Hello, I am reading and writing some fastq files, and am getting an unexpected error. The steps my code takes are
1.Read 3 FASTQ files, end trim for quality, and write to another 3 FASTQ files. Uses FastqGeneralIterator 2. Read from result 3 FASTQ files, throw some way based on some condition, and write to another file. Uses FastqGeneralIterator . The corresponding code is -
for title,rseq,quals in FastqGeneralIterator(read_handle)
...doSomething
At step 2 I get an error
Traceback (most recent call last):
File ".../N...py", line 120, in do_filtering
for title,rseq,quals in FastqGeneralIterator(read_handle) :
File "/usr/lib/python2.7/site-packages/Bio/SeqIO/QualityIO.py", line 891, in FastqGeneralIterator
raise ValueError("End of file without quality information.")
ValueError: End of file without quality information.
This error is thrown after the whole file is parsed, at the step of the last record. That area of the FASTQ file looks like (The formatting is not coming out proper below..but I have checked it, and it definitely is alright.
@RBXOT:5:11
AGGTATACATGGGTTCT...
+
=?7CC<CCCCC...
@RBXOT:5:12
AGGTATACATGGGTT..
+
>@8CC?CABACE9C<B...
I have checked these records. The sequence string and quality string are of the same length. Also, I am explicitly printing a "\n" at the end of the file when the original file was created. Further, there were 3 files. The code may fail at a different file each time. But it definitely does fail.
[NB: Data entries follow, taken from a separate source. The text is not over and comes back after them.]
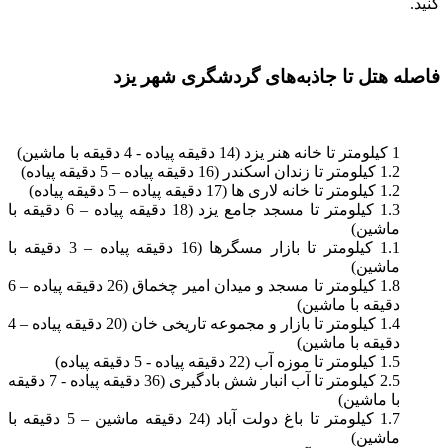
کنید.
فاصله هتل تا جاذبه‌های گردشگری شهر یزد
1 کیلومتر تا خانه هنر یزد (14 دقیقه پیاده - 4 دقیقه با ماشین)
1.2 کیلومتر تا زندان اسکندر (16 دقیقه پیاده – 5 دقیقه پیاده)
1.2 کیلومتر تا خانه لاری ها (17 دقیقه پیاده – 5 دقیقه پیاده)
1.3 کیلومتر تا مسجد جامع یزد (18 دقیقه پیاده – 6 دقیقه با
ماشین)
1.1 کیلومتر تا بازار مسگرها (16 دقیقه پیاده – 3 دقیقه با
ماشین)
1.8 کیلومتر تا مسجد و میدان امیر چخماق (26 دقیقه پیاده – 6
دقیقه با ماشین)
1.4 کیلومتر تا بازار و مجموعه تاریخی خان (20 دقیقه پیاده – 4
دقیقه با ماشین)
1.5 کیلومتر تا موزه آب (22 دقیقه پیاده - 5 دقیقه پیاده)
2.5 کیلومتر تا آب انبار شش بادگیری (36 دقیقه پیاده - 7 دقیقه
با ماشین)
1.7 کیلومتر تا باغ دولت آباد (24 دقیقه ماشین – 5 دقیقه با
ماشین)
Any idea what could be the matter? Thanks very much.
Since the formatting of the example is messed up, how about posting the FASTQ snippet using gist or something? https://gist.github.com/
Also check the exact contents with hexdump, e.g. at the command line you could try:
and copy paste that output. That may show up issues with different new lines (Unix vs Windows).